━━━━━ TEXTE EXTRAIT
Pour un bidasse planté à un carrefour algérois, une pin-up a plus d’attrait qu’une cigarette. L’imagination d’un chef doit fonctionner vingt-cinq heures par jour. L’idée de la poulette porteuse est applicable pour peu qu’elle ne projette pas l’image de la fatma traditionnelle. On ira la chercher si possible à la faculté qui constitue une basse-cour particulièrement évoluée. Des filles de famille aux apparences aussi occidentales que la progéniture des bourgeois européens de Hydra donneront facilement le change. Sweet ajusté « juste ce qu’il faut », jupe portefeuille prometteuse, ballerines virevoltantes… quoi de plus rassurant !
Samia, Zorah, Hassiba et les trois Djamila dont « Miss Cha Cha Cha » seront irrésistibles. Rajoutez-y Danièle la petite métropolitaine à la mine avenante et la messe sera dite. Messe de funérailles bien sûr. Il n’y a plus qu’à…
Viser juste et frapper fort ! C’est là le secret de la réussite. Frapper des femmes et des enfants de préférence, voilà qui donne toutes les garanties de terreur à une organisation qui veut inoculer la rage à des populations cohabitant jusqu’alors plutôt paisiblement. Le Milk Bar, La Caféteria et leur clientèle de mères de famille et leurs enfants, L’Otomatic et ses étudiants constituent une cible idéale.
Les services de renseignement officiels entravés, dans leur action par les abattis que multiplient les procédures en vigueur, ne sont pas moins avertis de ce qui se trame dans le périmètre contrôlé par la Zone Autonome d’Alger. La mission de police confiée au général Massu va permettre d’enjamber ces obstacles. Une cohorte de curieux vétérinaires préférant le treillis camouflé à la blouse blanche entreprend le traitement de cette curieuse grippe aviaire qui frappe notamment les poulettes de Yacef le volailler. Pour eux, quand bien même s’agit-il de traiter des volatiles, il n’est pas exclu de recourir à des remèdes de cheval, surtout lorsque le diagnostic oriente vers un traitement antirabique rigoureux. Sa stricte application conduit l’entreprise du pauvre Yacef non seulement à la faillite mais aussi à la contrainte par corps.
━━━━━━━━━━
CONSIGNE. Rédigez la suite du texte sur la Zone Autonome d'Alger à partir de sa dernière phrase. La liste ci-après est un matériel indépendant du texte sur la Zone Autonome d'Alger.
━━━━━ MATÉRIEL D'ÉTUDE
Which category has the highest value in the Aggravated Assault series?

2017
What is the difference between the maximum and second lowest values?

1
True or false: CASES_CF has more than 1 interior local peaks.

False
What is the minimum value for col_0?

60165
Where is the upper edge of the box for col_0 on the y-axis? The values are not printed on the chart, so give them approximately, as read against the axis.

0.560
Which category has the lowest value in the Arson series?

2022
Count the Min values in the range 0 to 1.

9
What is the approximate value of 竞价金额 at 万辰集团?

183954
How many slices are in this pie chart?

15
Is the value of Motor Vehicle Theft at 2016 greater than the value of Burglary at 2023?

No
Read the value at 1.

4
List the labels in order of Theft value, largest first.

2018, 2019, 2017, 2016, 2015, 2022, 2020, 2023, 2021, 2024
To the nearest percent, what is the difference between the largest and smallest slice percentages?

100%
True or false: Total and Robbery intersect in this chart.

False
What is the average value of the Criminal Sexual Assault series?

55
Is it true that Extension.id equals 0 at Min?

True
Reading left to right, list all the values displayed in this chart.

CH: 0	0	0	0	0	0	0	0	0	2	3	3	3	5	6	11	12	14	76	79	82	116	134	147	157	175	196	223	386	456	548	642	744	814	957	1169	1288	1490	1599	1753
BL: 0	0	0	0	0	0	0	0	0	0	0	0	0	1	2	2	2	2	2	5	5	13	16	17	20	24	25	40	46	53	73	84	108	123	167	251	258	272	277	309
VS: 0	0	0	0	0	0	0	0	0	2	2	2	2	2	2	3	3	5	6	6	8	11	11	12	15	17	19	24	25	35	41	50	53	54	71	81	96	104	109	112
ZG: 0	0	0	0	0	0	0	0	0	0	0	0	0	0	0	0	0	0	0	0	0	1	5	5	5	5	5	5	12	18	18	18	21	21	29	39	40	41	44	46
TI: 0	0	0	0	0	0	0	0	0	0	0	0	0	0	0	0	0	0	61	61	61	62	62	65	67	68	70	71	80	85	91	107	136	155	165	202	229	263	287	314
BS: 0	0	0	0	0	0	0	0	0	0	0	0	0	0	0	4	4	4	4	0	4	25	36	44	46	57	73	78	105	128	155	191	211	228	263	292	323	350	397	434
━━━━━━━━━━
RÉSULTAT OBTENU.
Hassiba accompagne dans la mort le petit Omar et Ali qui préfère actionner une bombe plutôt que de se rendre. Yacef, aux dires de certains membres du service de décontamination, se montre plutôt participatif sinon disert. Ses poulettes vont momentanément entretenir des relations plus ou moins tendues avec leurs nouveaux soigneurs. Certaine aurait même apprécié le charme sinon la grâce de l’un d’eux.
L’Indépendance survenue, à l’exaltation de la lutte clandestine succéderont les déceptions d’une révolution manquée. Et les poulettes du glorieux Yacef auront très vite l’impression d’être devenues les dindes de la farce algérienne.
Écrouées en métropole, elles retrouveront la liberté en avril 1962. L’une des Djemila, hébergée chez son avocate parisienne, sera enlevée et ramenée contre son gré en Algérie. Une autre sera accusée par le bon Yacef d’avoir « donné » la cache du ténébreux Ali. Samia finira ses jours à Tunis. La petite et méritante Danièle, après déboires conjugaux et politiques, se tournera vers cette bonne vieille bourrique « métropolitaine » pour devenir professeur d’université et enseigner à Toulouse, en toute objectivité bien sûr, l’Histoire de la décolonisation.
Quant au brillant Yacef, élevé au rang de playboy-fedayin il réussira dans les affaires après avoir fait son cinéma. Décidément, on ne se refait pas.